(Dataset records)
= = = = = = =
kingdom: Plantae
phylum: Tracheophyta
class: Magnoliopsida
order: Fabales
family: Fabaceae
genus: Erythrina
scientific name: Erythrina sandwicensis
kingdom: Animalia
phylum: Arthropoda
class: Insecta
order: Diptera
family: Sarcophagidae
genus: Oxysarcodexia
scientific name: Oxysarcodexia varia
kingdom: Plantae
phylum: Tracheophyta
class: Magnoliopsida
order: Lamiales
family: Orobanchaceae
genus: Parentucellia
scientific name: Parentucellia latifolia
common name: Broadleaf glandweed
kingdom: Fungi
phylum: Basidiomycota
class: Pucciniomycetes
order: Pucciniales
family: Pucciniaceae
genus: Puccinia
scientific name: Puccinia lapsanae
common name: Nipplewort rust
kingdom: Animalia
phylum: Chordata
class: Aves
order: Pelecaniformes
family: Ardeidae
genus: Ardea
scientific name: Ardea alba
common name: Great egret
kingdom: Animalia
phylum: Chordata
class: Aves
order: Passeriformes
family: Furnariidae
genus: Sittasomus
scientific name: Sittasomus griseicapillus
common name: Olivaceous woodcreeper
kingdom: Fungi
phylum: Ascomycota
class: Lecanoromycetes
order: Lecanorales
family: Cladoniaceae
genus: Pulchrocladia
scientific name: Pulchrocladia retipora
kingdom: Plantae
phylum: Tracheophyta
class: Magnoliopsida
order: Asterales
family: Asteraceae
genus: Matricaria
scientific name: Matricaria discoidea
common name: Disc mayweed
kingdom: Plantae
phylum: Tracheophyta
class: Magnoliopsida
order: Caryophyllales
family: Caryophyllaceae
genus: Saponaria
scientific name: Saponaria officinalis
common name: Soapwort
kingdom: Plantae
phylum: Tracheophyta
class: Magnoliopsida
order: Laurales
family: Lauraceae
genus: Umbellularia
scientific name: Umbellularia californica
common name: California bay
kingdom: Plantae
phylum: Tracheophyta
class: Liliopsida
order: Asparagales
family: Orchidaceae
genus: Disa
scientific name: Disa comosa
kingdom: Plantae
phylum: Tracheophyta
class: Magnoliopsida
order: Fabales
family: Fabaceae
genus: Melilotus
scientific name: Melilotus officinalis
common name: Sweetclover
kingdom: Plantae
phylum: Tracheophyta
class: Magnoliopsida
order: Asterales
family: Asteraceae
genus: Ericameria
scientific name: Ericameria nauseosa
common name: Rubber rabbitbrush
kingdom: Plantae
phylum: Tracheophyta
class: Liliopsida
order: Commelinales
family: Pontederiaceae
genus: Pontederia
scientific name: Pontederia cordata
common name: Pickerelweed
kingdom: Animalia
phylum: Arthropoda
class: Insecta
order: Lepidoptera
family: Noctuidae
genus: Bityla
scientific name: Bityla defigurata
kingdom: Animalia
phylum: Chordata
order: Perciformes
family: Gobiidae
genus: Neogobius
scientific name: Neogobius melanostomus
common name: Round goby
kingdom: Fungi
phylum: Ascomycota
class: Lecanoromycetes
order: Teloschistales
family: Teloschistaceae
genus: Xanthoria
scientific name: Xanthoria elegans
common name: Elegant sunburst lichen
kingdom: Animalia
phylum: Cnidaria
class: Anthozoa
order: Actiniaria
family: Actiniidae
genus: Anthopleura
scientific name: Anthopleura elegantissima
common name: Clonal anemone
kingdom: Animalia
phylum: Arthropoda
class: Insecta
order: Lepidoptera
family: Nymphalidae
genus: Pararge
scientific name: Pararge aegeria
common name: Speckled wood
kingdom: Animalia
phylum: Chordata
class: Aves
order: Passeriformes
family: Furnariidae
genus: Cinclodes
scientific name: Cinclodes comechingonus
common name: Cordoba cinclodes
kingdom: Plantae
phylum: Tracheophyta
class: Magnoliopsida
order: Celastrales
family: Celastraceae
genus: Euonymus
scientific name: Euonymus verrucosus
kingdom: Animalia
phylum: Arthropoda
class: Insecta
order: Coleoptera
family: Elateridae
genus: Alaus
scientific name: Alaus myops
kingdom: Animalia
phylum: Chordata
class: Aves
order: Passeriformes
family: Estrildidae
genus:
= = = = = = =
**Given request:** Reproduce every one of the lines above verbatim, in the same order.

**Complete response:**
kingdom: Plantae
phylum: Tracheophyta
class: Magnoliopsida
order: Fabales
family: Fabaceae
genus: Erythrina
scientific name: Erythrina sandwicensis
kingdom: Animalia
phylum: Arthropoda
class: Insecta
order: Diptera
family: Sarcophagidae
genus: Oxysarcodexia
scientific name: Oxysarcodexia varia
kingdom: Plantae
phylum: Tracheophyta
class: Magnoliopsida
order: Lamiales
family: Orobanchaceae
genus: Parentucellia
scientific name: Parentucellia latifolia
common name: Broadleaf glandweed
kingdom: Fungi
phylum: Basidiomycota
class: Pucciniomycetes
order: Pucciniales
family: Pucciniaceae
genus: Puccinia
scientific name: Puccinia lapsanae
common name: Nipplewort rust
kingdom: Animalia
phylum: Chordata
class: Aves
order: Pelecaniformes
family: Ardeidae
genus: Ardea
scientific name: Ardea alba
common name: Great egret
kingdom: Animalia
phylum: Chordata
class: Aves
order: Passeriformes
family: Furnariidae
genus: Sittasomus
scientific name: Sittasomus griseicapillus
common name: Olivaceous woodcreeper
kingdom: Fungi
phylum: Ascomycota
class: Lecanoromycetes
order: Lecanorales
family: Cladoniaceae
genus: Pulchrocladia
scientific name: Pulchrocladia retipora
kingdom: Plantae
phylum: Tracheophyta
class: Magnoliopsida
order: Asterales
family: Asteraceae
genus: Matricaria
scientific name: Matricaria discoidea
common name: Disc mayweed
kingdom: Plantae
phylum: Tracheophyta
class: Magnoliopsida
order: Caryophyllales
family: Caryophyllaceae
genus: Saponaria
scientific name: Saponaria officinalis
common name: Soapwort
kingdom: Plantae
phylum: Tracheophyta
class: Magnoliopsida
order: Laurales
family: Lauraceae
genus: Umbellularia
scientific name: Umbellularia californica
common name: California bay
kingdom: Plantae
phylum: Tracheophyta
class: Liliopsida
order: Asparagales
family: Orchidaceae
genus: Disa
scientific name: Disa comosa
kingdom: Plantae
phylum: Tracheophyta
class: Magnoliopsida
order: Fabales
family: Fabaceae
genus: Melilotus
scientific name: Melilotus officinalis
common name: Sweetclover
kingdom: Plantae
phylum: Tracheophyta
class: Magnoliopsida
order: Asterales
family: Asteraceae
genus: Ericameria
scientific name: Ericameria nauseosa
common name: Rubber rabbitbrush
kingdom: Plantae
phylum: Tracheophyta
class: Liliopsida
order: Commelinales
family: Pontederiaceae
genus: Pontederia
scientific name: Pontederia cordata
common name: Pickerelweed
kingdom: Animalia
phylum: Arthropoda
class: Insecta
order: Lepidoptera
family: Noctuidae
genus: Bityla
scientific name: Bityla defigurata
kingdom: Animalia
phylum: Chordata
order: Perciformes
family: Gobiidae
genus: Neogobius
scientific name: Neogobius melanostomus
common name: Round goby
kingdom: Fungi
phylum: Ascomycota
class: Lecanoromycetes
order: Teloschistales
family: Teloschistaceae
genus: Xanthoria
scientific name: Xanthoria elegans
common name: Elegant sunburst lichen
kingdom: Animalia
phylum: Cnidaria
class: Anthozoa
order: Actiniaria
family: Actiniidae
genus: Anthopleura
scientific name: Anthopleura elegantissima
common name: Clonal anemone
kingdom: Animalia
phylum: Arthropoda
class: Insecta
order: Lepidoptera
family: Nymphalidae
genus: Pararge
scientific name: Pararge aegeria
common name: Speckled wood
kingdom: Animalia
phylum: Chordata
class: Aves
order: Passeriformes
family: Furnariidae
genus: Cinclodes
scientific name: Cinclodes comechingonus
common name: Cordoba cinclodes
kingdom: Plantae
phylum: Tracheophyta
class: Magnoliopsida
order: Celastrales
family: Celastraceae
genus: Euonymus
scientific name: Euonymus verrucosus
kingdom: Animalia
phylum: Arthropoda
class: Insecta
order: Coleoptera
family: Elateridae
genus: Alaus
scientific name: Alaus myops
kingdom: Animalia
phylum: Chordata
class: Aves
order: Passeriformes
family: Estrildidae
genus:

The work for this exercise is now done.